Kobach served as a White House Fellow in the U.S. Justice Department and said he is also running to make clear that in Kansas, law enforcement officers are protected and respected.
“The attack by the Left against police officers across the country has reached a fever pitch. In Kansas, I will make clear from the top that we stand with law enforcement, and we value the officers who protect us.”
Finally, Kobach said that he is running to protect life and to protect Kansas’s laws from attack by the ACLU and its allies.
“When the Legislature passes a law to protect the unborn or to protect our way of life in a manner the Left does not like, the ACLU and its allies inevitably sue.
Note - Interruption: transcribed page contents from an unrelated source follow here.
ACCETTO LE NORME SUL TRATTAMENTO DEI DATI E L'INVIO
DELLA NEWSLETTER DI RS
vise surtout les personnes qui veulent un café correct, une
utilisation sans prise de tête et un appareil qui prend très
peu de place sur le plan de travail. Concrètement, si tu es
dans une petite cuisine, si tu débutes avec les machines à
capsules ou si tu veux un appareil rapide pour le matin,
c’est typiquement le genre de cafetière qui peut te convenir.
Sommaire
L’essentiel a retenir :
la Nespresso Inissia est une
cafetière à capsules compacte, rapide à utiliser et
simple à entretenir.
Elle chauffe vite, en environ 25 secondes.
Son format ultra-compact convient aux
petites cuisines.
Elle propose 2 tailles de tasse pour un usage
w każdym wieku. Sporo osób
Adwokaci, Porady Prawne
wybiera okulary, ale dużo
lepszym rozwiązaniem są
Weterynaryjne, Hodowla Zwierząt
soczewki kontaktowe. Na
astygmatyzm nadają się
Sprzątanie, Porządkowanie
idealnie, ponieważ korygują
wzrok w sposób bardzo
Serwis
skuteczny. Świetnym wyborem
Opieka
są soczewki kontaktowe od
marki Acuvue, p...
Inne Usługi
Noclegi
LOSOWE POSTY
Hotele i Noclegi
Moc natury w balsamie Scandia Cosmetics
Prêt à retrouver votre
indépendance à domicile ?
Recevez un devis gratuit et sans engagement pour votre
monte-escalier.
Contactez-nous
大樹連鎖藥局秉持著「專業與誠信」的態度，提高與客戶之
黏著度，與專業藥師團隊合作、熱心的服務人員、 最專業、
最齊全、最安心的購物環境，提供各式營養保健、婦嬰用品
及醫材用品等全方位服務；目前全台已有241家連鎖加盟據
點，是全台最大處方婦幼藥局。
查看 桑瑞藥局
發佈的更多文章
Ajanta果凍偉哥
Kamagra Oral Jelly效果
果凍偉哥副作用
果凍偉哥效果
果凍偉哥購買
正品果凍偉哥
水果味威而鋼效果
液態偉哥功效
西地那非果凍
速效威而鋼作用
The attorney general must have the expertise and the willingness to defend our laws in court,” Kobach said.
His kickoff Thursday means he is attempting a political comeback in 2022 after losing nationally watched races for governor and U.S. Senate.
Kobach is a former Kansas secretary of state who built his political brand by advocating restrictive immigration policies and tough voter identification laws.
He also was the first prominent Kansas elected official to endorse Donald Trump for president in 2016 and was vice chairman of a short-lived Trump commission on voter fraud.
But he lost the GOP primary for U.S. Senate in 2020 after losing the 2018 governor’s race.